Recueil Confcap – situation #77 : Le mépris du concubinage de la personne protégée

Auteur : Gilles Raoul-Cormeil, Université de Caen Normandie, Faculté de droit

Contexte de description : Consultation au terme d’un colloque sur la vie privée des majeurs protégés, à la Faculté de droit de Caen le 7 avril 2017, par Mathilde Pommier (Nom d’emprunt), membre d’une association normande de patients.

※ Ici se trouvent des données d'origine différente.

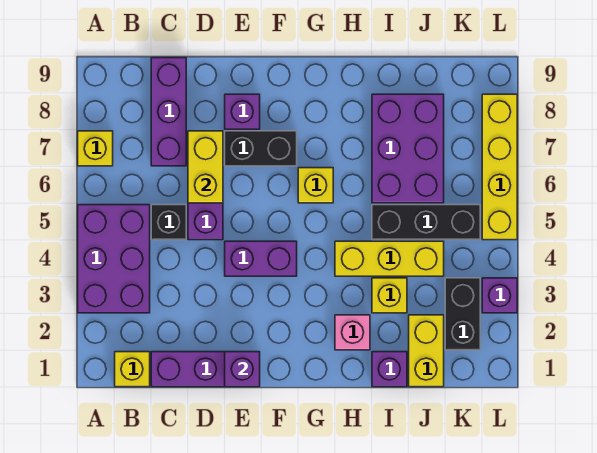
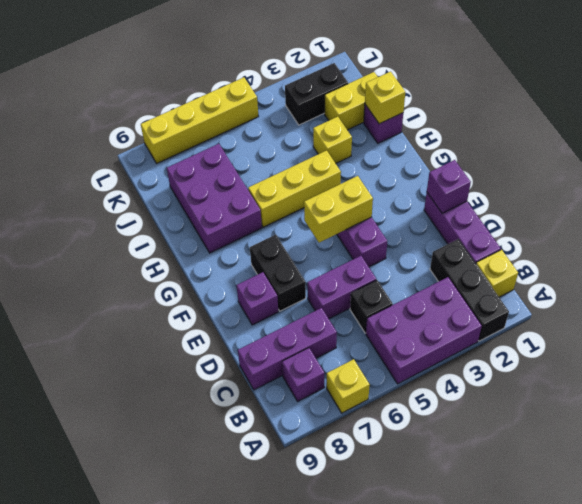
yellow brick D6:D7 level 2 -> yellow brick F4:F5 level 2
yellow brick G6 level 1 -> yellow brick I1 level 2
pink brick H2 level 1 -> none
yellow brick H4:J4 level 1 -> yellow brick H4:H6 level 1
black brick I5:K5 level 1 -> black brick A2:C2 level 1
purple brick I6:J8 level 1 -> purple brick H7:J8 level 1
purple brick L3 level 1 -> purple brick B8 level 1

Résumé : Le concubin d’une personne protégée ne parvient pas à obtenir de son tuteur, ni de l’EHPAD dans laquelle elle réside, l’attention nécessaire pour la recevoir chez lui, aussi longtemps que le couple le souhaite.

***

À la suite d’un accident de la circulation routière, Gilberte Fleury (Nom d’emprunt) a besoin d’être accompagnée dans les actes importants de sa vie civile. Un juge des tutelles a donc ouvert à son avantage une mesure de curatelle renforcée qui est transformée en tutelle en 2015. Gilberte Fleury vit maintenant en EHPAD. Elle n’a pas de famille, à l’exception de Tancrède Pommier (Nom d’emprunt), un sexagénaire veuf et de la sœur de ce dernier Mathilde Pommier.

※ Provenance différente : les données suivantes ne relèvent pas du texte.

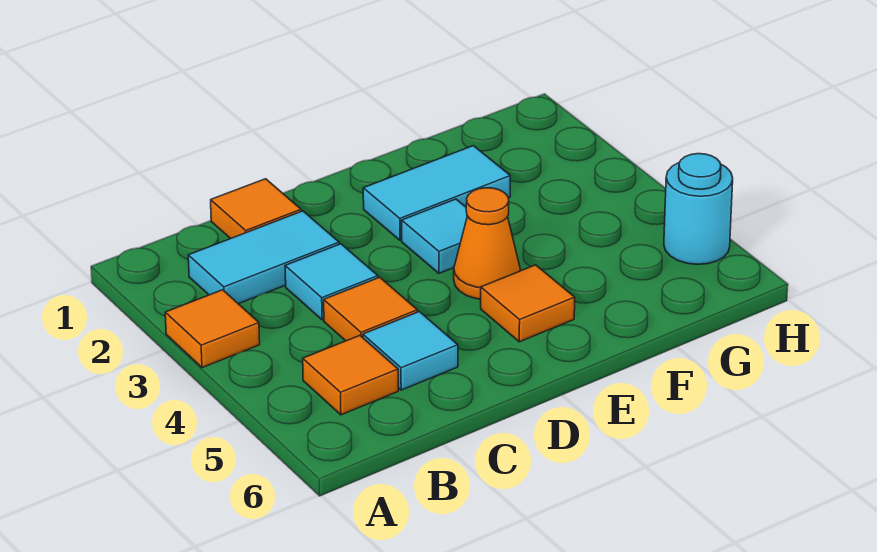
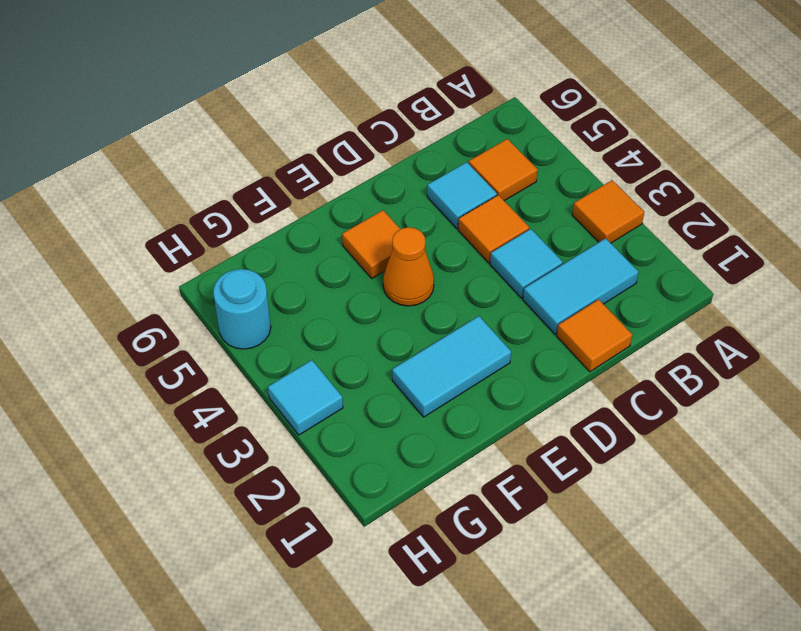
cyan tile E3 level 1 -> cyan tile H3 level 1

Gilberte Fleury et Tancrède Pommier ont vécu près de 10 ans en concubinage dans la maison dont il est propriétaire. Mathilde, la sœur de Tancrède Pommier, raconte qu’elle les recevait tous les deux, régulièrement pour le déjeuner dominical.

Tancrède Pommier souhaiterait reprendre cette vie commune. Pour le moins, il souhaiterait passer avec elle tous ses dimanches et deux jours de la semaine. Gilberte Fleury a le visage fermé (Par la maladie ? La nature de l’entretien ?) ; elle est peu expressive ; elle dit toutefois son consentement à ce projet. On perçoit qu’elle ne comprend pas les réserves d’attention qu’elle suscite.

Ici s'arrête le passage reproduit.